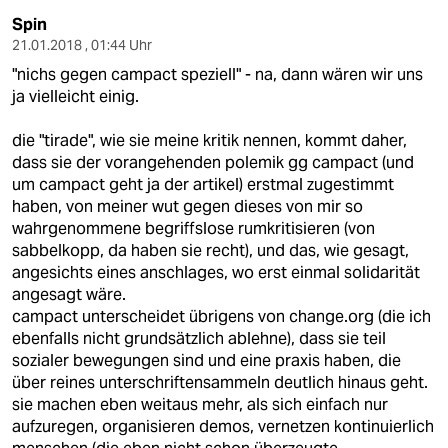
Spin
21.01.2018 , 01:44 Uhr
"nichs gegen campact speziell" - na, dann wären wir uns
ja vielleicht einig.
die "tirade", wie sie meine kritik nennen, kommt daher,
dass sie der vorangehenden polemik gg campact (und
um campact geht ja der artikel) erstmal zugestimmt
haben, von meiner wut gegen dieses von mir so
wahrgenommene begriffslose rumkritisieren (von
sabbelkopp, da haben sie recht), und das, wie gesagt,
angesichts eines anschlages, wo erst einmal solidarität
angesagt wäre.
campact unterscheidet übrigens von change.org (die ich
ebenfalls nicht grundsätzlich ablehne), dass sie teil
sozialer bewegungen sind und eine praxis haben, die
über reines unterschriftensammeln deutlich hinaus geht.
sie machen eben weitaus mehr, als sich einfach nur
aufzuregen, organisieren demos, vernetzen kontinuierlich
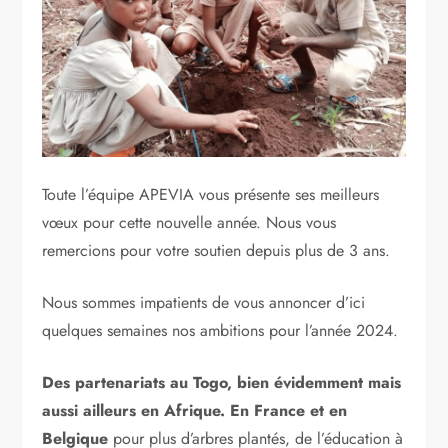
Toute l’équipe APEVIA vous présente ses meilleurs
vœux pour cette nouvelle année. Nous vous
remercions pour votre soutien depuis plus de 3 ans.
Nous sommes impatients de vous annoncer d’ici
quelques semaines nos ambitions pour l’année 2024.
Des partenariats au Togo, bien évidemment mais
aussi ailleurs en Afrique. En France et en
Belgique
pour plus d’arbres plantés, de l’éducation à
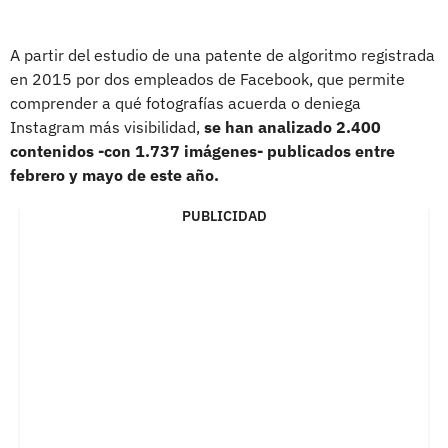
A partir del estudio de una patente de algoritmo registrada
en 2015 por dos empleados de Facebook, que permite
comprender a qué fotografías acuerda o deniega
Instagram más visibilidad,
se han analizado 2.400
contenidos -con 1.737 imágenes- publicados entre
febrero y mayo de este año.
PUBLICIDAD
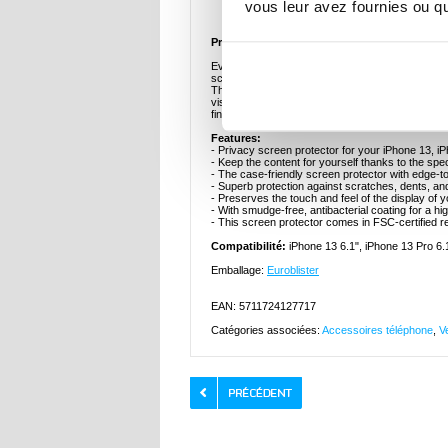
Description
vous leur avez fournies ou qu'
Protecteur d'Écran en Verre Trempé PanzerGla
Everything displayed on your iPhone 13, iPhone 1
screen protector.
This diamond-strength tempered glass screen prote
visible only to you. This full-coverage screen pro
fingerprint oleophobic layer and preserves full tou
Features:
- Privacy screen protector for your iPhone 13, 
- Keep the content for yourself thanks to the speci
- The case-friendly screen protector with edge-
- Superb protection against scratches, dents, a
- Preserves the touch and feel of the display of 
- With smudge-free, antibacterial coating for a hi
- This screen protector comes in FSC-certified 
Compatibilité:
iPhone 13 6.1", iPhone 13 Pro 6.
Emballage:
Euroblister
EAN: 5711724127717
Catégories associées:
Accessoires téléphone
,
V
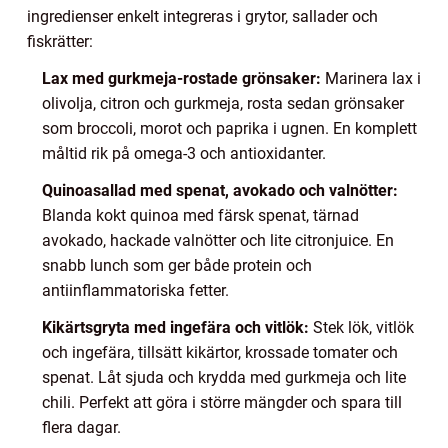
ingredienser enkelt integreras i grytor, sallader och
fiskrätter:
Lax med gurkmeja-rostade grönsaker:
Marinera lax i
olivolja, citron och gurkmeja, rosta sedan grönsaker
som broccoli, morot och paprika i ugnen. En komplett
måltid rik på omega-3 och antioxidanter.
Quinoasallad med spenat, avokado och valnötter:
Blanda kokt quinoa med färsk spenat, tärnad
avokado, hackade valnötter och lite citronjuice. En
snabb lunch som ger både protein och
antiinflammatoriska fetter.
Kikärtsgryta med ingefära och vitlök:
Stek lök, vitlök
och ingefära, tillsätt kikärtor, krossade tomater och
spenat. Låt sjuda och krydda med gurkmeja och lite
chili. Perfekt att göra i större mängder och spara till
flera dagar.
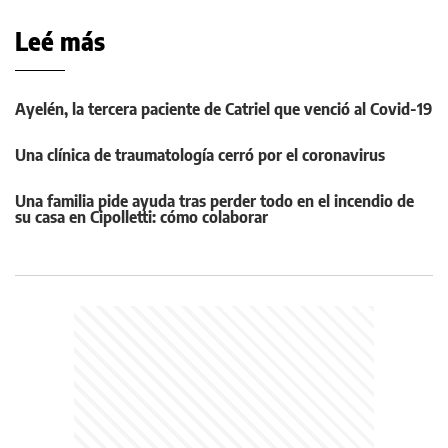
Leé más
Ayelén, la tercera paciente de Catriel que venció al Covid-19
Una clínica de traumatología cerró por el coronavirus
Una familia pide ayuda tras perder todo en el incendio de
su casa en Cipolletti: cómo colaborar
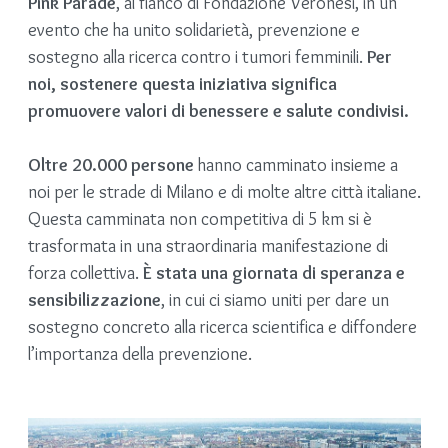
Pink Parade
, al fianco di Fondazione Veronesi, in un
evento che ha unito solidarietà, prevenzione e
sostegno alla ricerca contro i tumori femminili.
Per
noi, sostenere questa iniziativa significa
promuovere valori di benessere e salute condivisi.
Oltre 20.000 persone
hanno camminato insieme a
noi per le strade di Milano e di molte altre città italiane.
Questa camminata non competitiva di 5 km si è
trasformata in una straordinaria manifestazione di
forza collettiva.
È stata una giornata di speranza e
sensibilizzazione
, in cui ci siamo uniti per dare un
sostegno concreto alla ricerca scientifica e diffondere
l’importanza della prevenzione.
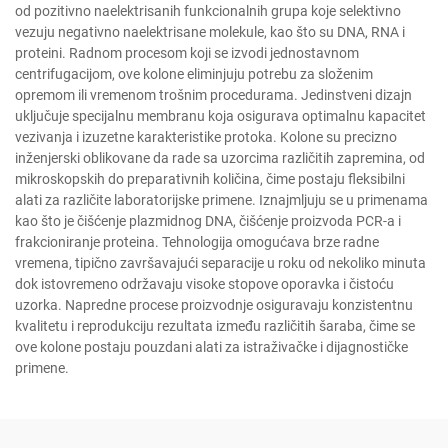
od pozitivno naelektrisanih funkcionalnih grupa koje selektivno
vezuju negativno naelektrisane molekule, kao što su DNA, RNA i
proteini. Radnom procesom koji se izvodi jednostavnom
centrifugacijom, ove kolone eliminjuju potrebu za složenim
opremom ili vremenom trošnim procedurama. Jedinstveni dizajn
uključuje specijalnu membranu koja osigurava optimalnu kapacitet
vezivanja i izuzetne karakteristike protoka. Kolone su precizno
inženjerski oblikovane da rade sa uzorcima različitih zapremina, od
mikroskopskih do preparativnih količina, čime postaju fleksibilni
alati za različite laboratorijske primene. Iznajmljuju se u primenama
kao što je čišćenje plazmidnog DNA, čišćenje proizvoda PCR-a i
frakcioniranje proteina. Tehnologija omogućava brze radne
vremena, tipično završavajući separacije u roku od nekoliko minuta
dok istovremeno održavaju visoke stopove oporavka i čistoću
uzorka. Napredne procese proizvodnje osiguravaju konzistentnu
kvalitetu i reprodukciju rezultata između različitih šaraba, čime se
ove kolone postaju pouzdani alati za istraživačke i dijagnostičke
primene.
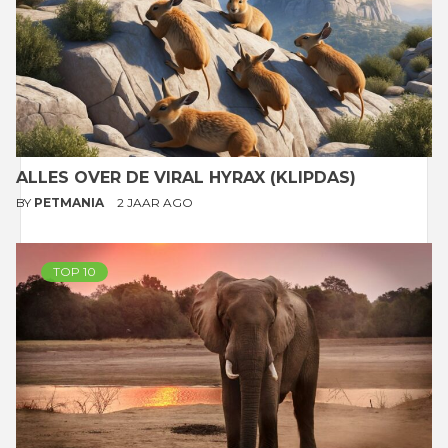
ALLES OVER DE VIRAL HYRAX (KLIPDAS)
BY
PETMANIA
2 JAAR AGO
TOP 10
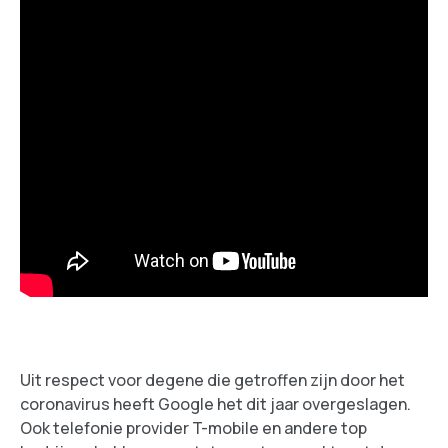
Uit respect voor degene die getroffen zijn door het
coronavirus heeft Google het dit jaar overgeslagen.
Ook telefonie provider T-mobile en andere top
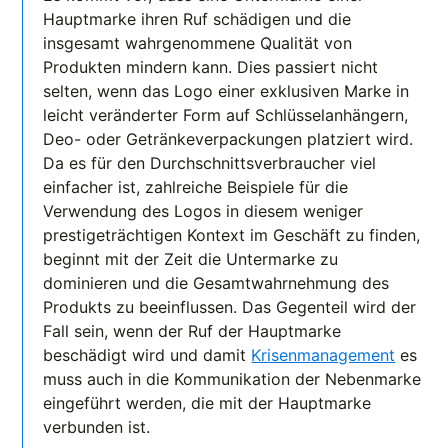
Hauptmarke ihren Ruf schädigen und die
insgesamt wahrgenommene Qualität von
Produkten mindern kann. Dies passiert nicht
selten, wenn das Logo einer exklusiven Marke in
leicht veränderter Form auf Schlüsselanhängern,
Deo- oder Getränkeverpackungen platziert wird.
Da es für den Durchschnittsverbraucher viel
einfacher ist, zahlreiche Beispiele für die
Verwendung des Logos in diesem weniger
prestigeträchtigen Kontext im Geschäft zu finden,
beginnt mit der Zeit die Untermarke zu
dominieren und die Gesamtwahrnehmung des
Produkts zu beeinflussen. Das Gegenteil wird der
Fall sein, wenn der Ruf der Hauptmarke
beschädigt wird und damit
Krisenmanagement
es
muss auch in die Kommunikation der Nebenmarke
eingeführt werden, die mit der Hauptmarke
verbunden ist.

□ □ □ □ □

Action item: Verbatim repetition of the entries is required, excluding any pictures.

Result:
Spin
21.01.2018 , 01:44 Uhr
"nichs gegen campact speziell" - na, dann wären wir uns
ja vielleicht einig.
die "tirade", wie sie meine kritik nennen, kommt daher,
dass sie der vorangehenden polemik gg campact (und
um campact geht ja der artikel) erstmal zugestimmt
haben, von meiner wut gegen dieses von mir so
wahrgenommene begriffslose rumkritisieren (von
sabbelkopp, da haben sie recht), und das, wie gesagt,
angesichts eines anschlages, wo erst einmal solidarität
angesagt wäre.
campact unterscheidet übrigens von change.org (die ich
ebenfalls nicht grundsätzlich ablehne), dass sie teil
sozialer bewegungen sind und eine praxis haben, die
über reines unterschriftensammeln deutlich hinaus geht.
sie machen eben weitaus mehr, als sich einfach nur
aufzuregen, organisieren demos, vernetzen kontinuierlich
Toute l’équipe APEVIA vous présente ses meilleurs
vœux pour cette nouvelle année. Nous vous
remercions pour votre soutien depuis plus de 3 ans.
Nous sommes impatients de vous annoncer d’ici
quelques semaines nos ambitions pour l’année 2024.
Des partenariats au Togo, bien évidemment mais
aussi ailleurs en Afrique. En France et en
Belgique
pour plus d’arbres plantés, de l’éducation à
A partir del estudio de una patente de algoritmo registrada
en 2015 por dos empleados de Facebook, que permite
comprender a qué fotografías acuerda o deniega
Instagram más visibilidad,
se han analizado 2.400
contenidos -con 1.737 imágenes- publicados entre
febrero y mayo de este año.
PUBLICIDAD
Description
vous leur avez fournies ou qu'
Protecteur d'Écran en Verre Trempé PanzerGla
Everything displayed on your iPhone 13, iPhone 1
screen protector.
This diamond-strength tempered glass screen prote
visible only to you. This full-coverage screen pro
fingerprint oleophobic layer and preserves full tou
Features:
- Privacy screen protector for your iPhone 13, 
- Keep the content for yourself thanks to the speci
- The case-friendly screen protector with edge-
- Superb protection against scratches, dents, a
- Preserves the touch and feel of the display of 
- With smudge-free, antibacterial coating for a hi
- This screen protector comes in FSC-certified 
Compatibilité:
iPhone 13 6.1", iPhone 13 Pro 6.
Emballage:
Euroblister
EAN: 5711724127717
Catégories associées:
Accessoires téléphone
,
V
ingredienser enkelt integreras i grytor, sallader och
fiskrätter:
Lax med gurkmeja-rostade grönsaker:
Marinera lax i
olivolja, citron och gurkmeja, rosta sedan grönsaker
som broccoli, morot och paprika i ugnen. En komplett
måltid rik på omega-3 och antioxidanter.
Quinoasallad med spenat, avokado och valnötter:
Blanda kokt quinoa med färsk spenat, tärnad
avokado, hackade valnötter och lite citronjuice. En
snabb lunch som ger både protein och
antiinflammatoriska fetter.
Kikärtsgryta med ingefära och vitlök:
Stek lök, vitlök
och ingefära, tillsätt kikärtor, krossade tomater och
spenat. Låt sjuda och krydda med gurkmeja och lite
chili. Perfekt att göra i större mängder och spara till
flera dagar.
Leé más
Ayelén, la tercera paciente de Catriel que venció al Covid-19
Una clínica de traumatología cerró por el coronavirus
Una familia pide ayuda tras perder todo en el incendio de
su casa en Cipolletti: cómo colaborar
Pink Parade
, al fianco di Fondazione Veronesi, in un
evento che ha unito solidarietà, prevenzione e
sostegno alla ricerca contro i tumori femminili.
Per
noi, sostenere questa iniziativa significa
promuovere valori di benessere e salute condivisi.
Oltre 20.000 persone
hanno camminato insieme a
noi per le strade di Milano e di molte altre città italiane.
Questa camminata non competitiva di 5 km si è
trasformata in una straordinaria manifestazione di
forza collettiva.
È stata una giornata di speranza e
sensibilizzazione
, in cui ci siamo uniti per dare un
sostegno concreto alla ricerca scientifica e diffondere
l’importanza della prevenzione.
od pozitivno naelektrisanih funkcionalnih grupa koje selektivno
vezuju negativno naelektrisane molekule, kao što su DNA, RNA i
proteini. Radnom procesom koji se izvodi jednostavnom
centrifugacijom, ove kolone eliminjuju potrebu za složenim
opremom ili vremenom trošnim procedurama. Jedinstveni dizajn
uključuje specijalnu membranu koja osigurava optimalnu kapacitet
vezivanja i izuzetne karakteristike protoka. Kolone su precizno
inženjerski oblikovane da rade sa uzorcima različitih zapremina, od
mikroskopskih do preparativnih količina, čime postaju fleksibilni
alati za različite laboratorijske primene. Iznajmljuju se u primenama
kao što je čišćenje plazmidnog DNA, čišćenje proizvoda PCR-a i
frakcioniranje proteina. Tehnologija omogućava brze radne
vremena, tipično završavajući separacije u roku od nekoliko minuta
dok istovremeno održavaju visoke stopove oporavka i čistoću
uzorka. Napredne procese proizvodnje osiguravaju konzistentnu
kvalitetu i reprodukciju rezultata između različitih šaraba, čime se
ove kolone postaju pouzdani alati za istraživačke i dijagnostičke
primene.
ALLES OVER DE VIRAL HYRAX (KLIPDAS)
BY
PETMANIA
2 JAAR AGO
TOP 10
Uit respect voor degene die getroffen zijn door het
coronavirus heeft Google het dit jaar overgeslagen.
Ook telefonie provider T-mobile en andere top
Hauptmarke ihren Ruf schädigen und die
insgesamt wahrgenommene Qualität von
Produkten mindern kann. Dies passiert nicht
selten, wenn das Logo einer exklusiven Marke in
leicht veränderter Form auf Schlüsselanhängern,
Deo- oder Getränkeverpackungen platziert wird.
Da es für den Durchschnittsverbraucher viel
einfacher ist, zahlreiche Beispiele für die
Verwendung des Logos in diesem weniger
prestigeträchtigen Kontext im Geschäft zu finden,
beginnt mit der Zeit die Untermarke zu
dominieren und die Gesamtwahrnehmung des
Produkts zu beeinflussen. Das Gegenteil wird der
Fall sein, wenn der Ruf der Hauptmarke
beschädigt wird und damit
Krisenmanagement
es
muss auch in die Kommunikation der Nebenmarke
eingeführt werden, die mit der Hauptmarke
verbunden ist.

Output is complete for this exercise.